::: Page text :::
Our error will either be in the direction of "division in the body", which the Lord opposes (1 Cor. 12:25a), or too much tolerance due to "fervent love" for one another.

Of course we should strive to avoid both errors, and hold the perfect biblical balance, but if we do err, better to err on the side of love. God's opposition to "division in the body" is, of course, immediately followed by the better-known 1 Cor. 13 "Love" chapter.

To paraphrase 1 Cor. 13:2, If I have all my doctrinal ducks in a row, but have not love, I am nothing.

And we have to come to the admission that we can learn from members of the body who have some striking differences with us, doctrinally.

For example, some Reformed readers here might be surprised to know that A.W. Tozer was not only not Reformed, but was a pastor in a denomination which holds to a Holiness type of entire sanctification, healing in the atonement, and of course, free will faith preceding the new birth. He also had heavy mystical inclinations, himself claiming great benefit from reading old Romanists and "The Cloud of Unknowing".
::: Data shown :::
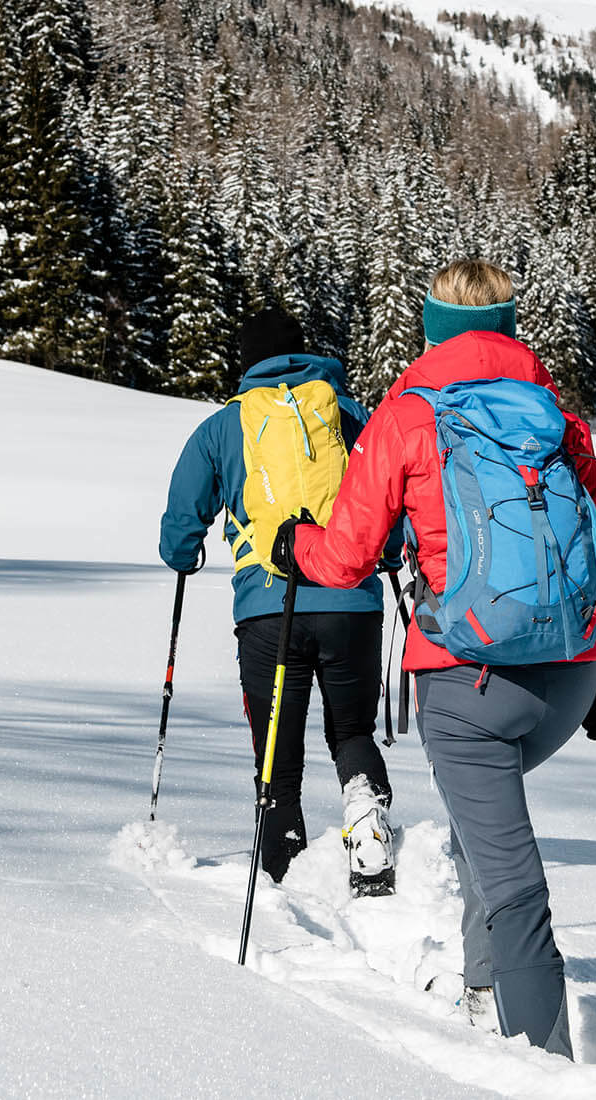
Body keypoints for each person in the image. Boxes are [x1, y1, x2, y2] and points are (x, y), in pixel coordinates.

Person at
:::
What the task asks:
Write out, word for word, the part of the passage above on love and division in the church that falls between "To paraphrase 1" and "with us, doctrinally.", inclusive.

Result for this exercise:
To paraphrase 1 Cor. 13:2, If I have all my doctrinal ducks in a row, but have not love, I am nothing.

And we have to come to the admission that we can learn from members of the body who have some striking differences with us, doctrinally.